I don’t want to take up a whole bunch of the member’s time, but if you go back to the Mount Polley accident, within a very short period of time we had ordered mines in the province — every single mining company that has a tailings storage facility — to expedite their annual dam safety inspection, do it within a very short period of time, and then to hire an independent engineering firm to oversee that annual dam safety inspection. We then ordered every single mining company that has a TSF to investigate the soils around their TSF to determine whether they had the kinds of soils that exist at the Mount Polley dam. Then if they do, are they satisfied that the design of their TSF and the dam is such that we don’t have to worry about the presence of those kinds of soils that have the potential to be unstable?
We also announced that we were going to require companies with significant TSFs, which is pretty much all the major mines in the province, to establish an independent engineering panel that would oversee the engineer of record on that minesite.
We’ve also changed the environmental assessment process in significant ways, to require companies to show the environmental assessment office and my ministry that not only have they chosen a model for tailings management and storage, but they have looked seriously and figured out what the absolute best way to manage those tailings would be on that particular site given the climate, given the soils, given the location, given whether it’s acid rock or not — all those kinds of things. We did that before. We’ve put a lot more focus on that and are requiring companies to do a lot more work on that.

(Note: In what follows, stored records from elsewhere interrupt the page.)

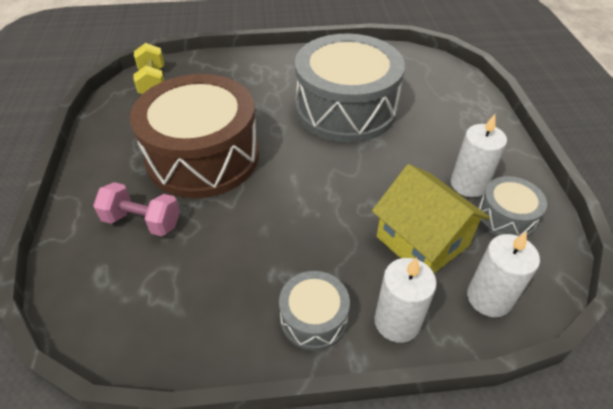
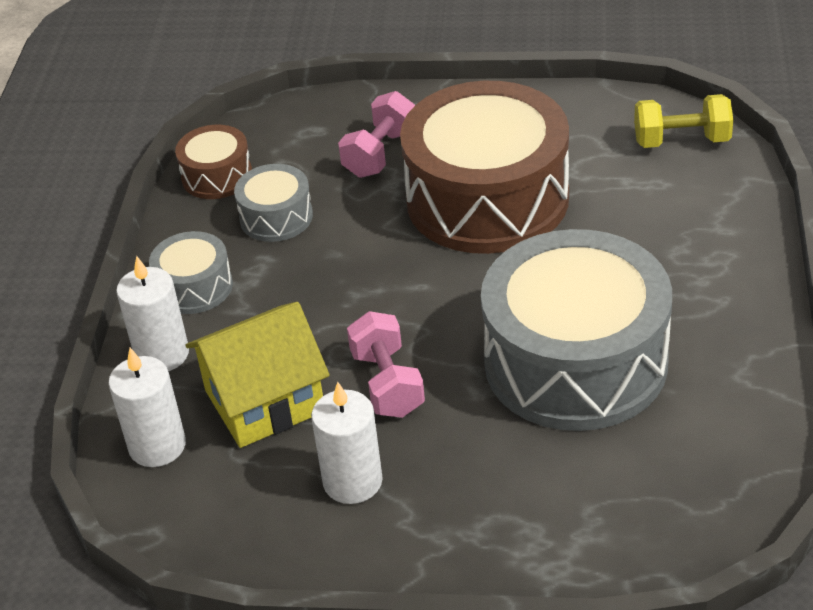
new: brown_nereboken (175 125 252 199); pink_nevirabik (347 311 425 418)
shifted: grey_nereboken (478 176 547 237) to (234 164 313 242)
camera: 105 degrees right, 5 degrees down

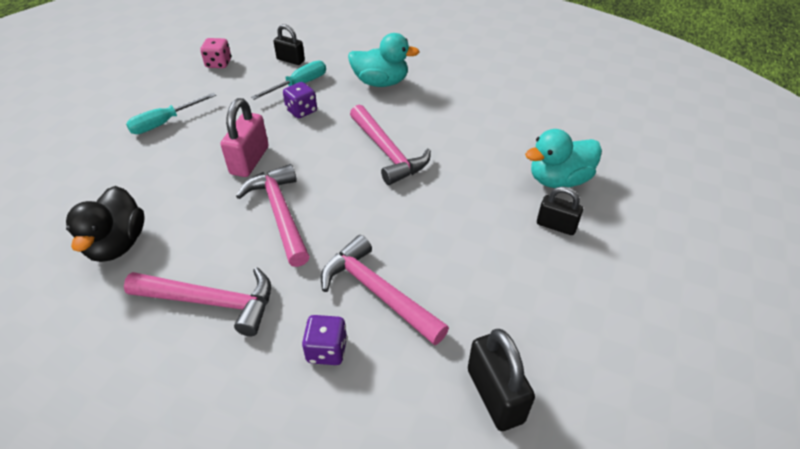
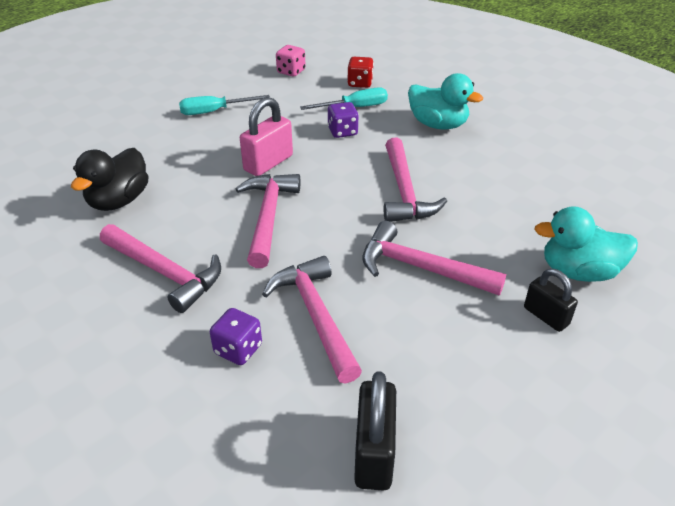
new: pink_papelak (362 221 506 295)
swapped: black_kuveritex (273 24 305 65) to red_nidaki (347 57 374 88)
camera: 25 degrees right, 5 degrees down

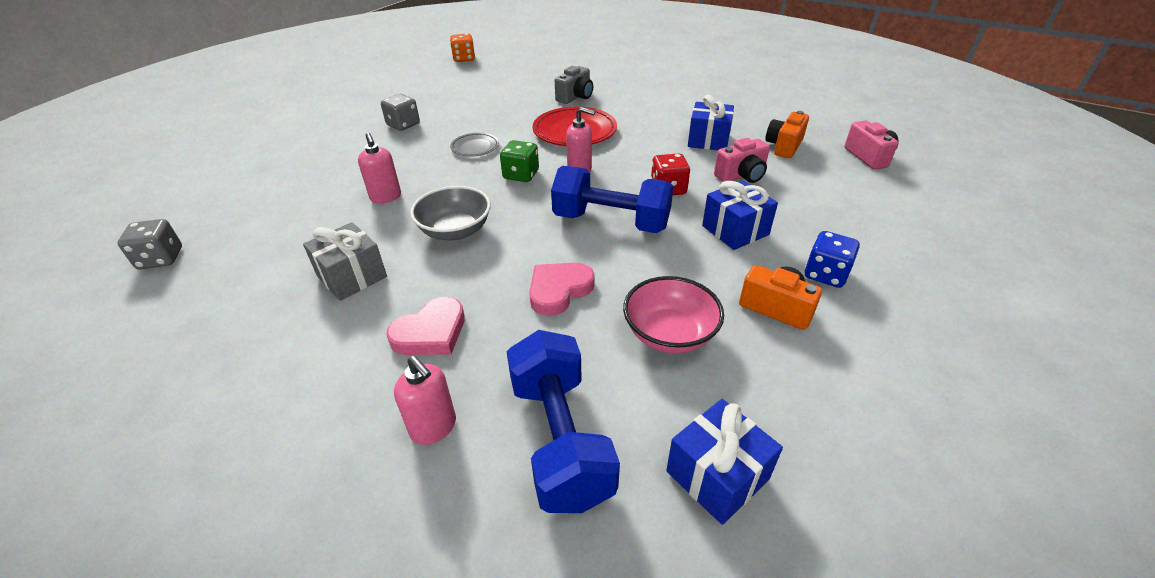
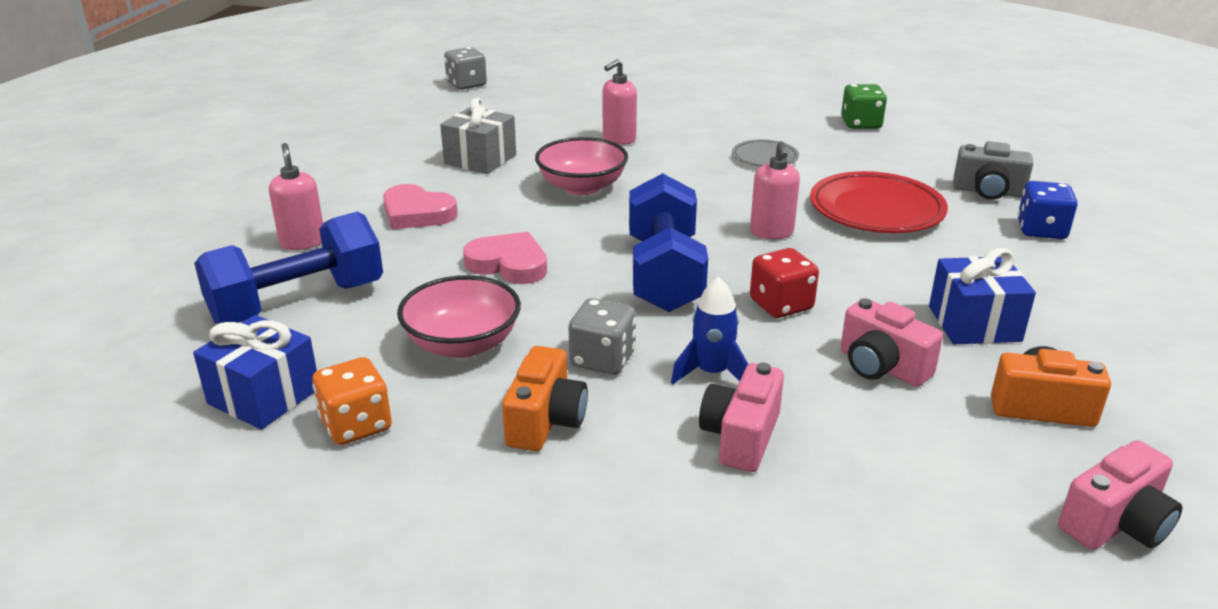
new: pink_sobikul (699 363 784 472)
shifted: grey_nidaki (381 94 420 131) to (569 298 636 375); orange_nidaki (450 33 475 62) to (312 357 392 445); green_nidaki (500 140 539 182) to (841 84 887 129); blue_nidaki (805 231 860 288) to (1018 181 1078 239)
swapped: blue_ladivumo (702 181 778 250) to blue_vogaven (671 277 748 385)
repainted: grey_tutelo (410 186 491 240) to pink_tutelo (535 137 628 195)
rotated: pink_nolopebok (394 356 456 445) = (269 143 323 250) 135 degrees clockwise
camera: 70 degrees right, 10 degrees down

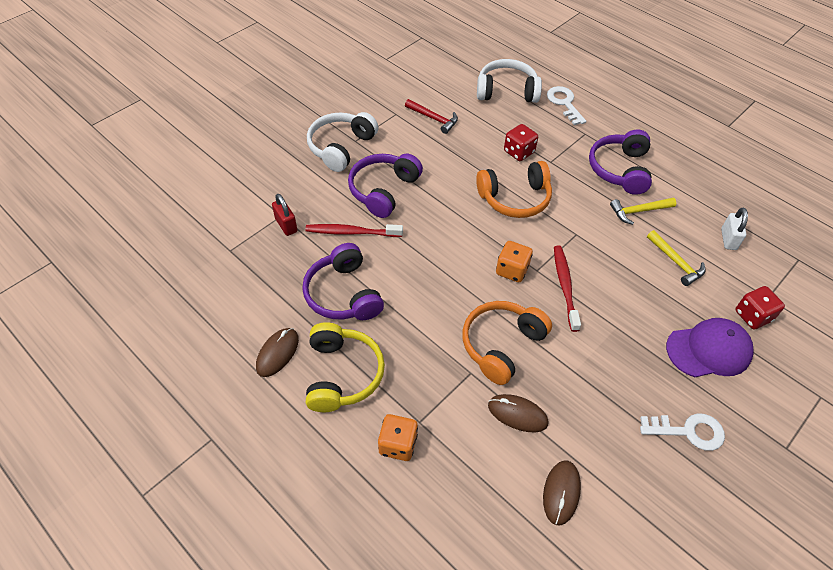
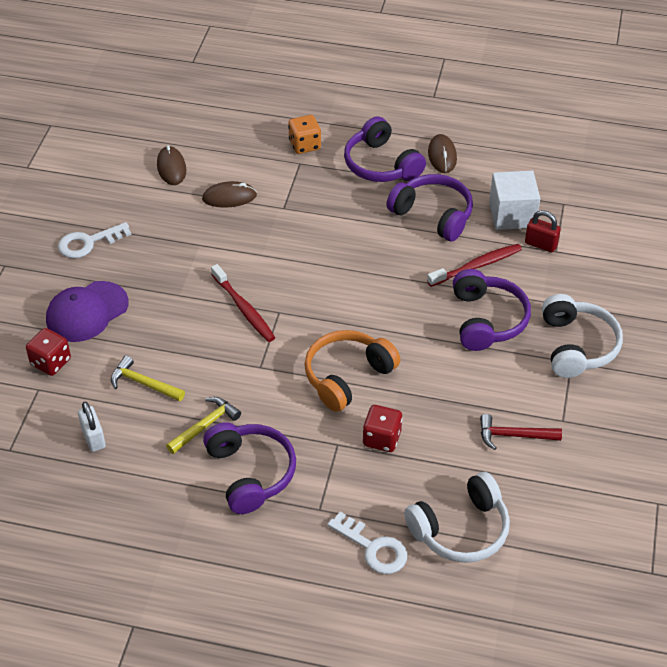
gone: orange_dugetogil (462 301 552 385); orange_nidaki (496 241 533 282)
new: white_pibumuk (489 170 540 230)
repainted: yellow_dugetogil (306 322 385 412) to purple_dugetogil (344 116 426 182)
camera: 150 degrees right, 5 degrees down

Those are some of the things that we have done in response to Mount Polley, and there’s a lot more to come. So it’s certainly not accurate to suggest that nothing has been done, but it is accurate to say that a lot needs to be done so that it never happens again. On that point, I absolutely agree with the member.
N. Macdonald: Of course, companies have an interest and the mining industry has an interest in things run well, but companies can only look after their own area.
Imperial actually has a good reputation. They have a very good reputation. This is not a rogue company. But companies are under pressure.
It is only the government that can look after the public interest. That is the only group that is there for us, right? There are other pressures on industry, on all the other groups at the table. It is only government that is there for us, and there has to be accountability.
It is one of the reasons that, when it happened, I asked for the minister’s resignation — not because I actually thought that he was responsible or that he didn’t know the file. It’s just the accountability, so that whenever he goes into a meeting, that person responsible for the file — fair or not — takes the hit. That was the reason for it. With this, too, there has to be somebody that’s accountable.
We have engineers. It may turn out that, in the process, these professionals will be held accountable in some way. So far, we have people that are playing in the danger zone, and we don’t know if it’s still happening in other locations. We actually do not know.
Here’s another question, something that stuck out. On page 138 of the expert panel report, it says clearly that if a buttress that was planned to sit at the base of the dam that breached had been in place, it would have prevented the slip at the base. They also noted that the over-steepened embankment of the dam was a factor.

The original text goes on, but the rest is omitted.